At the end of the twenties, and still in full silence, two feature films definitely catapulted him to fame: The Seventh Heaven (1927) and The Street Angel (1928).The modernity of its production, at times close to certain postulates of the French avant-garde and also influenced by German expressionist cinema, earned it warm praise from critics and the public, thus becoming one of the most promising values ​​in Hollywood.

These films also served to highlight an idea that ran through Borzage's entire work from that moment: individual freedom goes through the achievement of an unattainable love, as a feeling that no one can achieve by full.All this framed in sordid and misery environments, such as The Angel of the Street , which brought him closer to the cinema of his admired George W.Pabst, and where the photographic game with chiaroscuro was decisive.In this sense The seventh heaven will be the highest point of this aesthetic, through an effective game of contrasts with elements such as religion, poverty or love, to end up creating a work very close to the hyper-realistic tendencies.

The 1930s were especially marked by the so-called "German trilogy" composed of What now? (1934), Three Comrades (1938) and The Mortal Storm (1939), where politics enters society fully, like a cancer that corrupts everything.Frank Borzage showed the devastating effects of the rise to power of totalitarianisms such as the Nazi regime of Adolf Hitler, with which he also made a call for solidarity as a substitute for universal love.However, viewers opted instead for other films with an infinitely more baroque tone, such as the sophisticated Mannequin (1938) or that authentic hymn to love sentiment that was Desire (1936), one of the crowning works of Borzage's successful career and by extension of the entire history of cinema.

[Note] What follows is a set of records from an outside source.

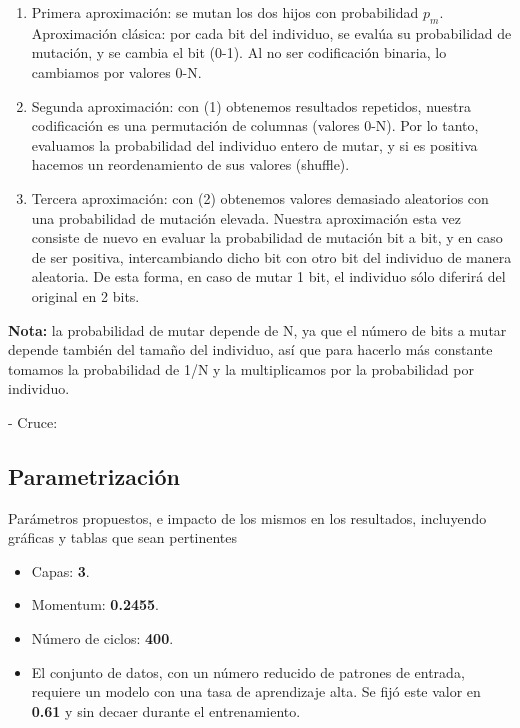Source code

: \documentclass[12pt]{article}
\begin{document}
\begin{enumerate}
    \item Primera aproximación: se mutan los dos hijos con probabilidad $p_m$. Aproximación clásica: por cada bit del individuo, se evalúa su probabilidad de mutación, y se cambia el bit (0-1). Al no ser codificación binaria, lo cambiamos por valores 0-N.
    \item Segunda aproximación: con (1) obtenemos resultados repetidos, nuestra codificación es una permutación de columnas (valores 0-N). Por lo tanto, evaluamos la probabilidad del individuo entero de mutar, y si es positiva hacemos un reordenamiento de sus valores (shuffle).
    \item Tercera aproximación: con (2) obtenemos valores demasiado aleatorios con una probabilidad de mutación elevada. Nuestra aproximación esta vez consiste de nuevo en evaluar la probabilidad de mutación bit a bit, y en caso de ser positiva, intercambiando dicho bit con otro bit del individuo de manera aleatoria. De esta forma, en caso de mutar 1 bit, el individuo sólo diferirá del original en 2 bits.
    
\end{enumerate}
\textbf{Nota:}
la probabilidad de mutar depende de N, ya que el número de bits a mutar depende también del tamaño del individuo, así que para hacerlo más constante tomamos la probabilidad de 1/N y la multiplicamos por la probabilidad por individuo.


- Cruce:


\subsection{Parametrización}

Parámetros propuestos, e impacto de los mismos en los 
resultados, incluyendo 
gráficas y 
tablas que sean pertinentes

\begin{itemize}
    \setlength\itemsep{0em}
    \item Capas: \textbf{3}.
    \item Momentum: \textbf{0.2455}.
    \item Número de ciclos: \textbf{400}.
    \item El conjunto de datos, con un número reducido de patrones de
    entrada, requiere un modelo con una tasa de aprendizaje alta. Se fijó este
    valor en \textbf{0.61} y sin decaer durante el entrenamiento.
\end{itemize}
\end{document}
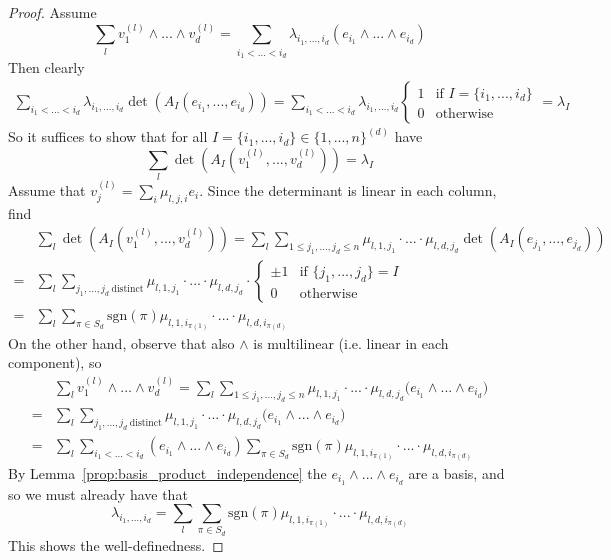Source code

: \documentclass{scrartcl}
\newcommand{\sgn}{\mathrm{sgn}}
\theoremstyle{definition}
\begin{document}
\begin{proof}
    Assume
    \begin{equation*}
        \sum_l v_1^{(l)} \wedge ... \wedge v_d^{(l)} = \sum_{i_1 < ... < i_d} \lambda_{i_1, ..., i_d} (e_{i_1} \wedge ... \wedge e_{i_d})
    \end{equation*}
    Then clearly
    \begin{align*}
        \sum_{i_1 < ... < i_d} \lambda_{i_1, ..., i_d} \det(A_I(e_{i_1}, ..., e_{i_d})) = \sum_{i_1 < ... < i_d} \lambda_{i_1, ..., i_d} \begin{cases}
            1 & \text{if $I = \{i_1, ..., i_d\}$} \\
            0 & \text{otherwise}
        \end{cases} = \lambda_I
    \end{align*}
    So it suffices to show that for all $I = \{i_1, ..., i_d\} \in \{1, ..., n\}^{(d)}$ have
    \begin{equation*}
        \sum_l \det(A_I(v_1^{(l)}, ..., v_d^{(l)})) = \lambda_I
    \end{equation*}
    Assume that $v_j^{(l)} = \sum_i \mu_{l, j, i} e_i$. Since the determinant is linear in each column, find
    \begin{align*}
        &\sum_l \det(A_I(v_1^{(l)}, ..., v_d^{(l)})) = \sum_l \sum_{1 \leq j_1, ..., j_d \leq n} \mu_{l, 1, j_1} \cdot ... \cdot \mu_{l, d, j_d} \det(A_I(e_{j_1}, ..., e_{j_d})) \\
        =& \sum_l \sum_{j_1, ..., j_d \ \text{distinct}} \mu_{l, 1, j_1} \cdot ... \cdot \mu_{l, d, j_d} \cdot \begin{cases}
            \pm 1 & \text{if $\{j_1, ..., j_d\} = I$} \\
            0 & \text{otherwise}
        \end{cases} \\
        =& \sum_l \sum_{\pi \in S_d} \sgn(\pi) \mu_{l, 1, i_{\pi(1)}} \cdot ... \cdot \mu_{l, d, i_{\pi(d)}}
    \end{align*}
    On the other hand, observe that also $\wedge$ is multilinear (i.e. linear in each component), so
    \begin{align*}
        &\sum_l v_1^{(l)} \wedge ... \wedge v_d^{(l)} = \sum_l \sum_{1 \leq j_1, ..., j_d \leq n} \mu_{l, 1, j_1} \cdot ... \cdot \mu_{l, d, j_d} \bigl( e_{i_1} \wedge ... \wedge e_{i_d} \bigr) \\
        =& \sum_l \sum_{j_1, ..., j_d \ \text{distinct}} \mu_{l, 1, j_1} \cdot ... \cdot \mu_{l, d, j_d} \bigl( e_{i_1} \wedge ... \wedge e_{i_d} \bigr) \\
        =& \sum_l \sum_{i_1 < ... < i_d} (e_{i_1} \wedge ... \wedge e_{i_d}) \sum_{\pi \in S_d} \sgn(\pi) \mu_{l, 1, i_{\pi(1)}} \cdot ... \cdot \mu_{l, d, i_{\pi(d)}}
    \end{align*}
    By Lemma~\ref{prop:basis_product_independence} the $e_{i_1} \wedge ... \wedge e_{i_d}$ are a basis, and so we must already have that
    \begin{equation*}
        \lambda_{i_1, ..., i_d} = \sum_l \sum_{\pi \in S_d} \sgn(\pi) \mu_{l, 1, i_{\pi(1)}} \cdot ... \cdot \mu_{l, d, i_{\pi(d)}}
    \end{equation*}
    This shows the well-definedness.


\end{proof}
\end{document}
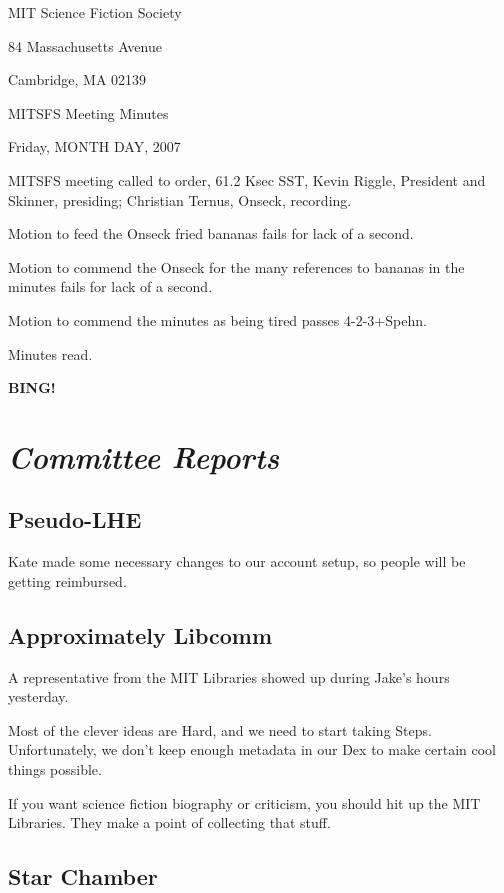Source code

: \documentclass[10pt]{article}
\newcommand{\bing}{{\bf BING!} }
\newcommand{\goto}[1]{\bing \vskip 12pt \section*{{\em{#1}}}}
\begin{document}
\begin{center}

MIT Science Fiction Society

84 Massachusetts Avenue

Cambridge, MA 02139

\vspace{12pt}

MITSFS Meeting Minutes

Friday, MONTH DAY, 2007

\end{center}

\vspace{18pt}

\setlength{\parskip}{6pt}

\noindent
MITSFS meeting called to order, 61.2 Ksec SST,
Kevin Riggle, President and Skinner, presiding; Christian Ternus, Onseck, recording.

Motion to feed the Onseck fried bananas fails for lack of a second.

Motion to commend the Onseck for the many references to bananas in the minutes fails for lack of a second.

Motion to commend the minutes as being tired passes 4-2-3+Spehn.

Minutes read.

\BING

\goto{Committee Reports}

\subsection{Pseudo-LHE}

Kate made some necessary changes to our account setup, so people will be getting reimbursed.

\subsection{Approximately Libcomm}

A representative from the MIT Libraries showed up during Jake's hours yesterday.

Most of the clever ideas are Hard, and we need to start taking Steps.  Unfortunately, we don't keep enough metadata in our Dex to make certain cool things possible.

If you want science fiction biography or criticism, you should hit up the MIT Libraries.  They make a point of collecting that stuff.

\subsection{Star Chamber}
\end{document}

The pirate adventure film The Spanish Main (1945 ) signaled a turning point in its trajectory.The economic failure of this feature film, which will be followed by others no less striking, such as the one suffered the following year with The great passion (a Mannerist film that repeated his style features although without the verve or beauty of previous proposals), ended up causing him to leave the cinema for almost a decade.Upon his return, things had changed dramatically and Frank Borzage could not accommodate himself to the new times, so titles such as China Doll (1958) and The Great Fisherman (1959) were closer to being a vindication of past times than a commitment to modernity, as had been a good part of his previous filmography.

In his decline as a filmmaker, he hardly received offers from a certain interest.In this situation, he chose to accept the direction of an Italian peplum , Antinea, l'amante della città sepolta (1961), whose filming he had, however, to abandon after two o'clock.weeks after end-stage cancer is detected.Edgar G.Ulmer and Giuseppe Massini replaced him as directors.